Jean-Loup Chrétien : « Il faut un contrôle militaire dans l’espace »

Direction : Ministère des Armées / Publié le : 09 février 2023

Premier Français à être allé dans l’espace en 1982, le général de brigade aérienne (2S) Jean-Loup Chrétien a suivi un parcours hors du commun où il a été tour à tour ingénieur, pilote de chasse, puis astronaute. Toujours aussi passionné, il décrypte les enjeux de la conquête spatiale, notamment pour les armées.

Général (2S) Jean-Loup Chrétien, ancien ingénieur, pilote de chasse et astronaute © EV1 Antoine de Longevialle/Ministère des Armées

Dirigeant d’une société du secteur spatial qui collabore avec la NASA, Jean-Loup Chrétien était l’invité d’honneur du séminaire franco-français du Commandement allié pour la transformation (en anglais, ACT) de l’Otan, à Norfolk, en fin d’année 2022. Sujet abordé : la conquête spatiale, notamment ses implications militaires.

Pourquoi l’espace est-il devenu un lieu incontournable, notamment pour les armées ?

L’Homme possède le gène de l’exploration. Tant qu’il en aura les moyens, il continuera à sillonner la troisième dimension pour atteindre les planètes du système solaire. Mais, à partir du moment où ces dernières deviendront accessibles au plus grand nombre, le risque est que cela se fasse de manière désordonnée.
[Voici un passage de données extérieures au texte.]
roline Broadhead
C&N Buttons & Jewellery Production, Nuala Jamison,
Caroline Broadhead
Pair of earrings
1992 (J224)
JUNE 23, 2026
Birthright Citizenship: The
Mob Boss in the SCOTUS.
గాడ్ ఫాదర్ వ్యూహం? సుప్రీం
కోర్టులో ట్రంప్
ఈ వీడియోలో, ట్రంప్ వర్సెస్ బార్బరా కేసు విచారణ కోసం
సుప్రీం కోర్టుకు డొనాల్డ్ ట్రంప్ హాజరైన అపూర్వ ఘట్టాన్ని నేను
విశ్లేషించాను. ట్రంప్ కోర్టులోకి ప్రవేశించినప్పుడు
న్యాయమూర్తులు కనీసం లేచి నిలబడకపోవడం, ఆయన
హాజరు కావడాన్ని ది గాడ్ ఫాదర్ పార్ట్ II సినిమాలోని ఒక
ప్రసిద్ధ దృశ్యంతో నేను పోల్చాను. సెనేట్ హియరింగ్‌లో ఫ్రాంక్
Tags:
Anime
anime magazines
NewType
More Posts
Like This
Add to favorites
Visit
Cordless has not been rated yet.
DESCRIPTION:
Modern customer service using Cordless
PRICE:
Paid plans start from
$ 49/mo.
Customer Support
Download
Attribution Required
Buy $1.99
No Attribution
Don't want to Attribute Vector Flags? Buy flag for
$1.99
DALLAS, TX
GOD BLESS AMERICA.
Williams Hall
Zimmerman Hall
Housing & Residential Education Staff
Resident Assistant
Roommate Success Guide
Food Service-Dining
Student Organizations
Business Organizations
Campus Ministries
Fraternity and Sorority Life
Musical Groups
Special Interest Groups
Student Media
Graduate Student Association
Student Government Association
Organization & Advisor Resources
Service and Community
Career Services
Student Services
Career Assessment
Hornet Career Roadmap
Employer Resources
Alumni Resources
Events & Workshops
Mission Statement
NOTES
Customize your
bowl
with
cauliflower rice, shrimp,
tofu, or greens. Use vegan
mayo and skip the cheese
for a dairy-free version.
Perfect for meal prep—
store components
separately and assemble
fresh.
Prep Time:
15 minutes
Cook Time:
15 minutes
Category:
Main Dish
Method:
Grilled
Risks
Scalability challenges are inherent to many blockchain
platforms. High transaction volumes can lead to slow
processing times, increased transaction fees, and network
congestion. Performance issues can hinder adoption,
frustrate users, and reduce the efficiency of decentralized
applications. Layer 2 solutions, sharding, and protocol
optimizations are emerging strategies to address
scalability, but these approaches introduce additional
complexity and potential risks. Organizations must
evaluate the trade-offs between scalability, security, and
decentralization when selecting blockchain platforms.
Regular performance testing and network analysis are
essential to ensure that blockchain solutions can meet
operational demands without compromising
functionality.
Il faut donc un contrôle et une présence militaire au service de l’ensemble de l’Humanité. Notamment pour protéger le reste de nos concitoyens contre des activités excessives pas forcément pacifiques, venant de « pirates de l’espace », par exemple.

Quelles perspectives entrevoyez-vous pour l’espace, à moyen et long termes ?

L’enjeu n’est pas tellement de s’installer ailleurs, car c’est une utopie. Il est en revanche tout à fait possible d’envisager l’exploitation de matières premières dans l’espace. Cela ne dérangerait personne, tout en soulageant notre planète Terre. Face à un milieu inhospitalier, la tendance naturelle de l’être humain a toujours été le rassemblement.

Votre parcours de spationaute/cosmonaute/astronaute est unique. Malgré tout, ne regrettez-vous pas d’être arrivé un peu tôt, au tout début de la conquête spatiale ?

Chaque génération prend ce qui est disponible, et je pense avoir été gâté. J’affirmais déjà en 1961, lors du vol du Russe Youri Gagarine, mon souhait de devenir astronaute. Mes chefs à l’École de l’air ne l’entendaient cependant pas de cette oreille. Ils me répétaient souvent : « Vous serez arrière-grand-père le jour où un Français ira dans l’espace. » J’y suis pourtant allé trois fois. Ces assertions ont donc clairement été démenties (rires).

Votre meilleur souvenir ?

Je garde un excellent souvenir de ma sortie extravéhiculaire en 19881. Je me revois admirer les feux des plates-formes pétrolières qui illuminaient la mer Rouge. Une vision assez féérique. Je garde aussi en mémoire l’arrimage à la station Mir2, quelques années plus tard. L’ouverture des portes est toujours un moment solennel, d’autant plus qu’elle se déroule sous l’œil des caméras de télévision. J’ai pourtant choisi cet instant pour manger des œufs brouillés. Le capitaine de l’équipage d’Atlantis me regarde alors et lance (en anglais) : « Jean-Loup, je ne crois pas que ce soit le moment. » J’étais très gêné, mais cela reste un moment mémorable.

Le Centre d’excellence espace, installé à Toulouse, sera bientôt accrédité par l’Otan. En quoi ce choix symbolise-t-il la reconnaissance du savoir-faire français dans ce domaine ?

Choisir Toulouse est un symbole puissant, car l’aéronautique y est très présente. Le Centre national d’études spatiales et de nombreuses autres entités industrielles sont implantés dans cette ville. Cette zone géographique est la mère nourricière de l’ingénierie spatiale française. Il s’agit donc d’un vrai signal donné à la France.

1 Lors de la mission franco-soviétique Aragatz, il effectue une sortie dans l’espace de 5 heures et 57 minutes depuis la station spatiale soviétique Mir.

2 Le 26 septembre 1997, il décolle de Cap Canaveral à bord de la navette spatiale américaine Atlantis. Destination Mir.